[Saved data entries]
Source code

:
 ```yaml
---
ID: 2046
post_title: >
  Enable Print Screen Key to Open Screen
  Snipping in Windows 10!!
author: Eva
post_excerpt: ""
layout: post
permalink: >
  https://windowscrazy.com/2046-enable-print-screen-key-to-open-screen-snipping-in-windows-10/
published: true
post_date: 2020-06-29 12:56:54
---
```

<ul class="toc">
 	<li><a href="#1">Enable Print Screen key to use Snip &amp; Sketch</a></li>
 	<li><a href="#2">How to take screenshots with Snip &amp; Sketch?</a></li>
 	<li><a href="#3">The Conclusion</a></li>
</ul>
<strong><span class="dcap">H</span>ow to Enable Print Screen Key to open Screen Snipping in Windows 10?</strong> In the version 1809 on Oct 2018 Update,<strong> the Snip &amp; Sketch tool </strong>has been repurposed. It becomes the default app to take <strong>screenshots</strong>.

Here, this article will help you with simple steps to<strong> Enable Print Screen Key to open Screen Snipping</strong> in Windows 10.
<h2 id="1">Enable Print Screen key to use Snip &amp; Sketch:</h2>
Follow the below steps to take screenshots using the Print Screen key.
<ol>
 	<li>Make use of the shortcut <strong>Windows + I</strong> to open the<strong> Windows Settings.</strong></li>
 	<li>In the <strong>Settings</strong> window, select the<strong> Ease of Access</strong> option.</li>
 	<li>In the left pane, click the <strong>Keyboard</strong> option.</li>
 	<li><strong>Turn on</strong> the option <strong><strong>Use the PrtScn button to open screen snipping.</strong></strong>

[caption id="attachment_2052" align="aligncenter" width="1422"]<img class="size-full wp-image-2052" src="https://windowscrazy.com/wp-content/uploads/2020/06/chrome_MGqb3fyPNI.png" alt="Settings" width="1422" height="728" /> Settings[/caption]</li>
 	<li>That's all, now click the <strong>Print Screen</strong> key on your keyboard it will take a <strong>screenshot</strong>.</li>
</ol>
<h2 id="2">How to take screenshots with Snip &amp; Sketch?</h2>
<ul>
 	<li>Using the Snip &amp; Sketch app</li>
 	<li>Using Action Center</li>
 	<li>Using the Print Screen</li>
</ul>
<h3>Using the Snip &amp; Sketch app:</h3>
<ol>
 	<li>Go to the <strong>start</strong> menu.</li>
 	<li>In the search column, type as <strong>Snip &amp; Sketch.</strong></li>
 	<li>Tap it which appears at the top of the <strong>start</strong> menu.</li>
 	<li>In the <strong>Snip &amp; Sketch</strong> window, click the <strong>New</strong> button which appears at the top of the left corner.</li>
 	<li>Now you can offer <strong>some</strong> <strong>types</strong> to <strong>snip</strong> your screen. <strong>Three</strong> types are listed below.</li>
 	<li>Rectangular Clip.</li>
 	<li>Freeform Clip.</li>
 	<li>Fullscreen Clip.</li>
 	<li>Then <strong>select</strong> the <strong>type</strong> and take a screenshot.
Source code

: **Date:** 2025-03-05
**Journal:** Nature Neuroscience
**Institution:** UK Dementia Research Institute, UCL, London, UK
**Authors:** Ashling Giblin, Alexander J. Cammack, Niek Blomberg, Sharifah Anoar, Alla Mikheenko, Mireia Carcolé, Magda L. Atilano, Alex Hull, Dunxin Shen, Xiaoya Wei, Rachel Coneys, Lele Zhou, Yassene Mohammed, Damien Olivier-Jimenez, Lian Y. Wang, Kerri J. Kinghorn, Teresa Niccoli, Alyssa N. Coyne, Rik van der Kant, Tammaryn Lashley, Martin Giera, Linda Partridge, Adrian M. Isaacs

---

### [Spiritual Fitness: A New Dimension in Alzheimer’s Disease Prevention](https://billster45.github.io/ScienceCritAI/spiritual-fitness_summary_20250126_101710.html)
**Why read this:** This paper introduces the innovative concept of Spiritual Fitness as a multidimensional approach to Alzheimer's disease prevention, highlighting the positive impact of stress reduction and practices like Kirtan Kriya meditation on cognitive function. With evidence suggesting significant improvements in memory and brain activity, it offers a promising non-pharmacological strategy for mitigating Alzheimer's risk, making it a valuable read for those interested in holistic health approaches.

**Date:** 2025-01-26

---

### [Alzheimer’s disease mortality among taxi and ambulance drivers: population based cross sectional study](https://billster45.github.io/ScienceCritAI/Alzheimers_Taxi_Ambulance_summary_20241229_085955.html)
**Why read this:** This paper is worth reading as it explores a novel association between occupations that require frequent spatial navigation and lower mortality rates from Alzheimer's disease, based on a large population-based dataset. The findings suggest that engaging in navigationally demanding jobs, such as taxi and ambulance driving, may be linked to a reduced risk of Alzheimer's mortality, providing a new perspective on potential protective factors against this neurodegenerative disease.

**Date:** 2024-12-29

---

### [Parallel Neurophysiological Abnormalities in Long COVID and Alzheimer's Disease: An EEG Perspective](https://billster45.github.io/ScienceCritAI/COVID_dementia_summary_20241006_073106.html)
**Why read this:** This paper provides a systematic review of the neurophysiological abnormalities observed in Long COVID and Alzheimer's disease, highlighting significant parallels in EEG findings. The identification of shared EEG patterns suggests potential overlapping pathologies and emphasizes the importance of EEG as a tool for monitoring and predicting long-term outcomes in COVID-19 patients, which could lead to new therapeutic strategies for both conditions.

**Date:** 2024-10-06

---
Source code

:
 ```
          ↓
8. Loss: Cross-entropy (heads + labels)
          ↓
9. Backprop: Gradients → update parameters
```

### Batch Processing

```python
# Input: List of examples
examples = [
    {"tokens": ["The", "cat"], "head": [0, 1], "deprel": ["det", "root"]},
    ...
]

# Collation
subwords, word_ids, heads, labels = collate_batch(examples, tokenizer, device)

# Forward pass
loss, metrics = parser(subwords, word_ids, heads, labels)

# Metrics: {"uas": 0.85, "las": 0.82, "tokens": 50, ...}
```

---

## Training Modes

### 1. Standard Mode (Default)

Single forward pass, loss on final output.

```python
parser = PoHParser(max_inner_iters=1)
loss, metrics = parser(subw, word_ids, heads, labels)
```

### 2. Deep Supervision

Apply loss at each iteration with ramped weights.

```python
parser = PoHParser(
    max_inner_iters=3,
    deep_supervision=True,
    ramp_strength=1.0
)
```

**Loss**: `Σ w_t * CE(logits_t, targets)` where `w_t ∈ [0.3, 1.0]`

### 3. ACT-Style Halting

==

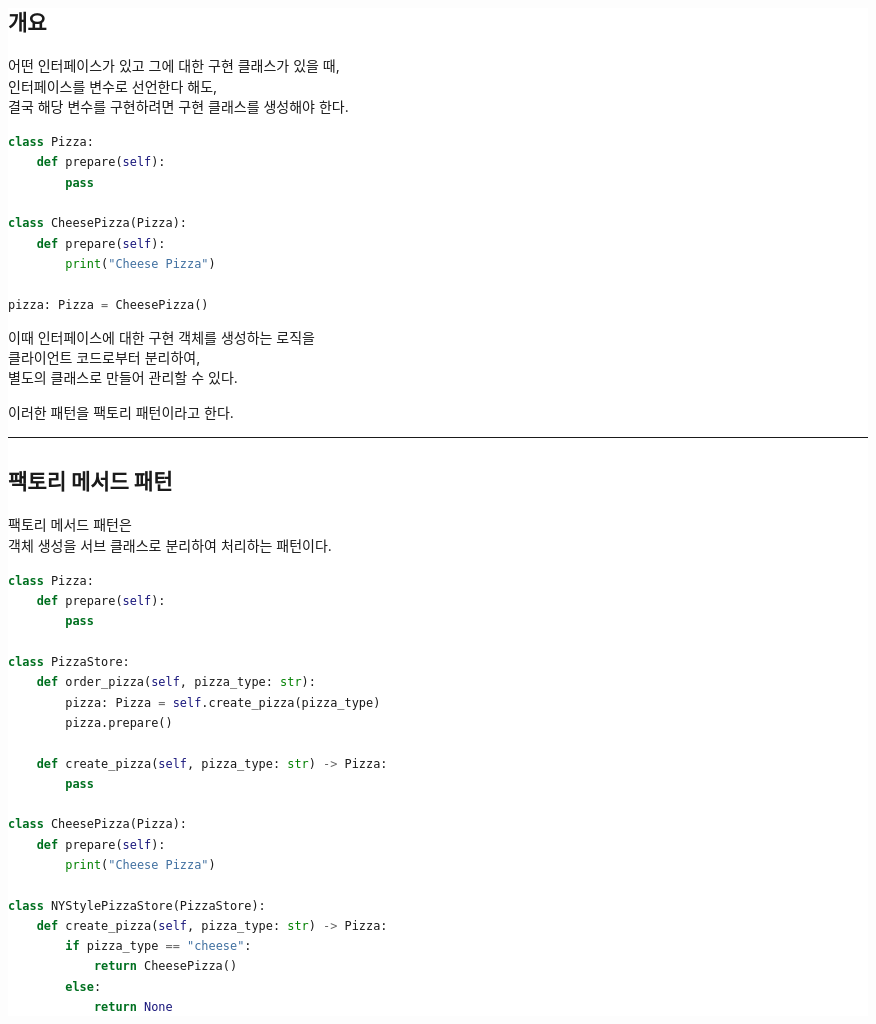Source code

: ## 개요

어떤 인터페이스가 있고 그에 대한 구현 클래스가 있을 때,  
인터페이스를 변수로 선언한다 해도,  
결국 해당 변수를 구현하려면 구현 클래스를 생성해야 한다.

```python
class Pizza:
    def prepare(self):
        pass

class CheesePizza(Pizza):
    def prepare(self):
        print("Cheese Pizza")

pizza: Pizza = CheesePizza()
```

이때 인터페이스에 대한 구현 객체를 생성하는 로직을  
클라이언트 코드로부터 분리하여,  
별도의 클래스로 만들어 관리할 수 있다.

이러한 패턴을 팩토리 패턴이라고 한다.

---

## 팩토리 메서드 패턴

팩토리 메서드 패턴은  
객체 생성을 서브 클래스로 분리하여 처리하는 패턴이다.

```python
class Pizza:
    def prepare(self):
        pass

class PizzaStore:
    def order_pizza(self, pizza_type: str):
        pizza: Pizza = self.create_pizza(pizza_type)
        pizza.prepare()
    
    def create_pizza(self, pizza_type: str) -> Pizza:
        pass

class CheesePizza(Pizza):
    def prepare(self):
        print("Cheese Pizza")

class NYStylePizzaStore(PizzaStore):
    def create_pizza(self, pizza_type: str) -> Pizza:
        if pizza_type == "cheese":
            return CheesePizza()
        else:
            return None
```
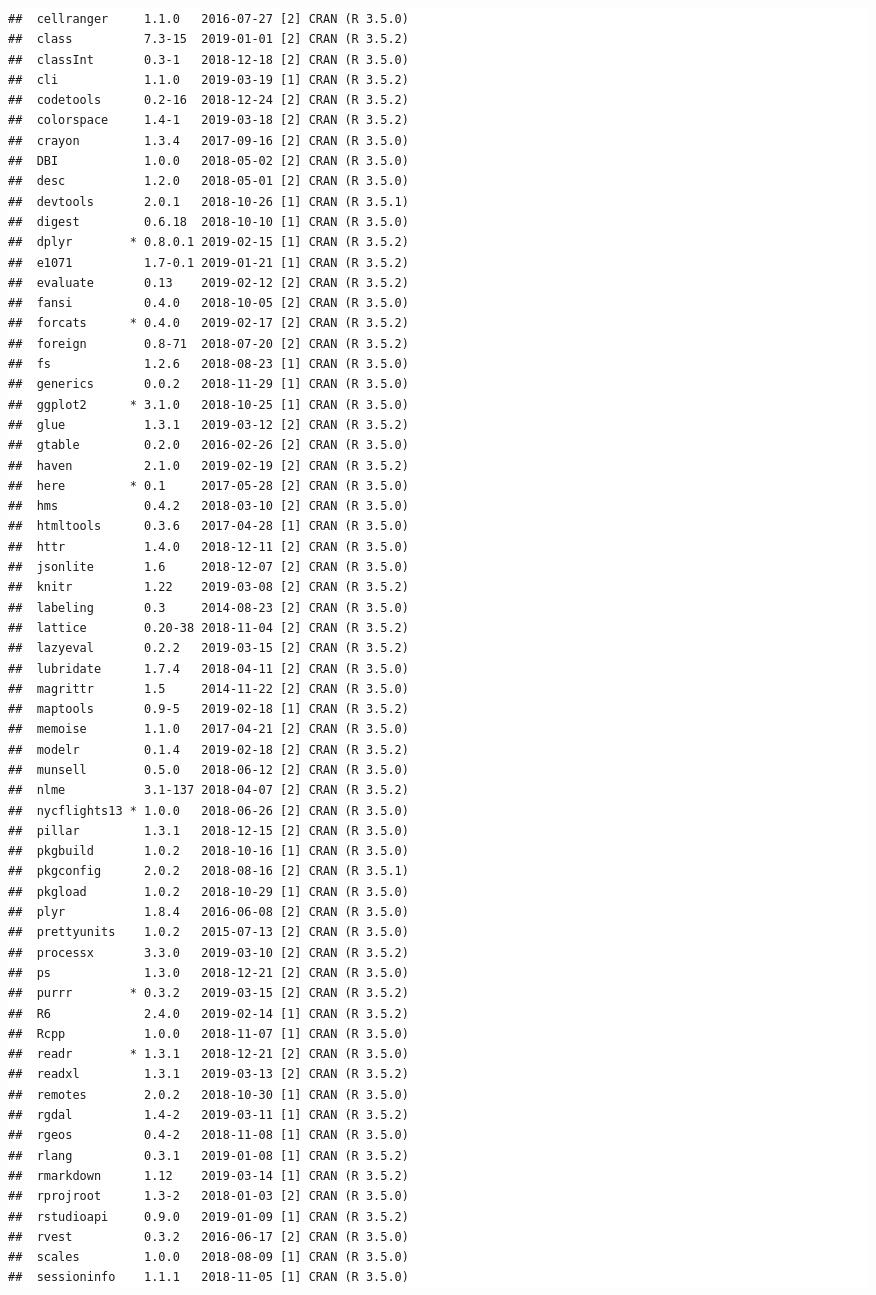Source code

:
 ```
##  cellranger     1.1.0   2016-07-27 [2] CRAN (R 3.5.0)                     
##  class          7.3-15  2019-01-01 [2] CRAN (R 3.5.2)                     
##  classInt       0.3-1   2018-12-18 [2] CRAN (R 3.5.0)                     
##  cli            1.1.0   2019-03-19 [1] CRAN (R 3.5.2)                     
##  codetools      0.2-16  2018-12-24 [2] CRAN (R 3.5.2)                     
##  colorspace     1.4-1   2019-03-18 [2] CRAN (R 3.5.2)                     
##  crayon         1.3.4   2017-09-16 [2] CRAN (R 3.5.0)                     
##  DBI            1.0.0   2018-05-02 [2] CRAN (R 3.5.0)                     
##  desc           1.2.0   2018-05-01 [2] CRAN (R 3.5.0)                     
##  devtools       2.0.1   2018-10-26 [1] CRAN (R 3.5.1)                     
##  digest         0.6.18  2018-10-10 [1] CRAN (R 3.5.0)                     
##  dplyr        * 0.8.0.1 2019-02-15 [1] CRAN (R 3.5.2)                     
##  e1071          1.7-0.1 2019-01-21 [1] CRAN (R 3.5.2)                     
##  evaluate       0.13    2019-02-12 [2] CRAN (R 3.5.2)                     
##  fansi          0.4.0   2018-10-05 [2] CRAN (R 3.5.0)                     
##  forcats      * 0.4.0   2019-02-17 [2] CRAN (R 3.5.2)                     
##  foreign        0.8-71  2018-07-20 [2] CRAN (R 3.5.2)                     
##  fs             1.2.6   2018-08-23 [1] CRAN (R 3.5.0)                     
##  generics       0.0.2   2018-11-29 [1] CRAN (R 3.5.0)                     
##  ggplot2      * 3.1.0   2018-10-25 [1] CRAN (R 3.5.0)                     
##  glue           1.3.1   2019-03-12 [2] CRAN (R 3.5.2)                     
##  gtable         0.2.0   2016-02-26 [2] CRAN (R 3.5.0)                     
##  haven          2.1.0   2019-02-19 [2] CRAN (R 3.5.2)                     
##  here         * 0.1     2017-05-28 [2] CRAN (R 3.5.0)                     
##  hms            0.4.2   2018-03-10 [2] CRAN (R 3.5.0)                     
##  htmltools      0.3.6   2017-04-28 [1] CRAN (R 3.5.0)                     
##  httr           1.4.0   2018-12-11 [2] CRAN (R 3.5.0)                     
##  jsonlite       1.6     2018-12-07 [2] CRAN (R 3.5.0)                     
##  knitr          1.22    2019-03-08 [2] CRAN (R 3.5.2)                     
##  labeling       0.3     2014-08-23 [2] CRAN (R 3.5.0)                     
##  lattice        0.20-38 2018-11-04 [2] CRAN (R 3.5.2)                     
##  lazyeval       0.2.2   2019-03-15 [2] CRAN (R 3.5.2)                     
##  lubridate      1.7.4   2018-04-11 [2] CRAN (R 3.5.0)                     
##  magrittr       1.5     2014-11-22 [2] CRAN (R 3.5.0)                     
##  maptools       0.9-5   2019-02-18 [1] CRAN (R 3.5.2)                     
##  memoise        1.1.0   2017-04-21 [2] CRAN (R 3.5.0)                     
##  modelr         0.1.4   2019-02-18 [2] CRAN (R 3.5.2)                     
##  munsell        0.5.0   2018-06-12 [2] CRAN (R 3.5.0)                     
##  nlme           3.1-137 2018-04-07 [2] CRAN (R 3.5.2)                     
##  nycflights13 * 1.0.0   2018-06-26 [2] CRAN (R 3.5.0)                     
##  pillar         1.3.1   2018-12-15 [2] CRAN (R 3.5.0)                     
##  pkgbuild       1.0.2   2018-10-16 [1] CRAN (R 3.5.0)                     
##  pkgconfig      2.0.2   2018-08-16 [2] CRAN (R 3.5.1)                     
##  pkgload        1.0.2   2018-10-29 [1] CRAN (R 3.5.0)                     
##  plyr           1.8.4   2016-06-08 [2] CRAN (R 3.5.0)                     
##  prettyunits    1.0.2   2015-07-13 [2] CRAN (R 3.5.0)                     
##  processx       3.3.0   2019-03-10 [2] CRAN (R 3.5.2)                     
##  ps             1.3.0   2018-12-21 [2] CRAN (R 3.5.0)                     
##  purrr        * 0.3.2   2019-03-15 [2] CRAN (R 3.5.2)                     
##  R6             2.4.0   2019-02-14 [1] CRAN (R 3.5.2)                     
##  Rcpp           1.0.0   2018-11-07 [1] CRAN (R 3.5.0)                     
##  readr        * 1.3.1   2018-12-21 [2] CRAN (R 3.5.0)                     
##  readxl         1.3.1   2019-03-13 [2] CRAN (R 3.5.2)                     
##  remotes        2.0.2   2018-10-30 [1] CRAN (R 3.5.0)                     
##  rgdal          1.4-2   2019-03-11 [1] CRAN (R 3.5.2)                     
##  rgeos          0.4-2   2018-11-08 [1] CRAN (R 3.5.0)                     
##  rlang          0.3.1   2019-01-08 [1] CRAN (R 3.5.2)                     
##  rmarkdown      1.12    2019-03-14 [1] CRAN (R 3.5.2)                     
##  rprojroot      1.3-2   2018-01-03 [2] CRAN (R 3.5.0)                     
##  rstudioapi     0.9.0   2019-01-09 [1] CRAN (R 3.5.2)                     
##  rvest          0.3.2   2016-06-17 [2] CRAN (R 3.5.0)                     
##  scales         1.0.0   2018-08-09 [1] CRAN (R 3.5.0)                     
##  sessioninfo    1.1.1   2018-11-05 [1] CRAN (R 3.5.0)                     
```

...

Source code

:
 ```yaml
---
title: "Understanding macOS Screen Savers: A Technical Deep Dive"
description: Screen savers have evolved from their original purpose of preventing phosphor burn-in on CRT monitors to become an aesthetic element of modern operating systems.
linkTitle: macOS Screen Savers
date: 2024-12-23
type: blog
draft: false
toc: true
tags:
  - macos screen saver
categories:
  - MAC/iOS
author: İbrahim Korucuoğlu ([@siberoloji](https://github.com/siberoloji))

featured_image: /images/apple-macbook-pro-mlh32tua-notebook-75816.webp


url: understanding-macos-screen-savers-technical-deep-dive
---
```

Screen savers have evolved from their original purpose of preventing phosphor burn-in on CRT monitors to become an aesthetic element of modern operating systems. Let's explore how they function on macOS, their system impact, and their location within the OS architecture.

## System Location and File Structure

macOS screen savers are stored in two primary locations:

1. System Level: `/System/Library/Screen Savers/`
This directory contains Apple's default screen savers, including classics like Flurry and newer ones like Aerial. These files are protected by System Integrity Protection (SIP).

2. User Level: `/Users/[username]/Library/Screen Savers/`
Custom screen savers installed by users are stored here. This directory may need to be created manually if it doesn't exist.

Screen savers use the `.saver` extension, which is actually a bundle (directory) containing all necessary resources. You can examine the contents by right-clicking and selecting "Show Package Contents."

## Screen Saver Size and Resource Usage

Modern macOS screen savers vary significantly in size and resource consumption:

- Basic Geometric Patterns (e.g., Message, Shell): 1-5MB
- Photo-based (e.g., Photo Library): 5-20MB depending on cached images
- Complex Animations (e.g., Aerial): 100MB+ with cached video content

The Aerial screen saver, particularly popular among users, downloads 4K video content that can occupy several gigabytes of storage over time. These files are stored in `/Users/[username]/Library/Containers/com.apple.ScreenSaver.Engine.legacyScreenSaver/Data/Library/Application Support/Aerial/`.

> [WORK TO BE COMPLETED]:
Word for word, restate the lines of the data above that fall between the line holding "Custom screen savers" and the line holding "The Aerial screen", inclusive, and no other lines.

> [SOLUTION TO THIS EXERCISE]:
Custom screen savers installed by users are stored here. This directory may need to be created manually if it doesn't exist.

Screen savers use the `.saver` extension, which is actually a bundle (directory) containing all necessary resources. You can examine the contents by right-clicking and selecting "Show Package Contents."

## Screen Saver Size and Resource Usage

Modern macOS screen savers vary significantly in size and resource consumption:

- Basic Geometric Patterns (e.g., Message, Shell): 1-5MB
- Photo-based (e.g., Photo Library): 5-20MB depending on cached images
- Complex Animations (e.g., Aerial): 100MB+ with cached video content

The Aerial screen saver, particularly popular among users, downloads 4K video content that can occupy several gigabytes of storage over time. These files are stored in `/Users/[username]/Library/Containers/com.apple.ScreenSaver.Engine.legacyScreenSaver/Data/Library/Application Support/Aerial/`.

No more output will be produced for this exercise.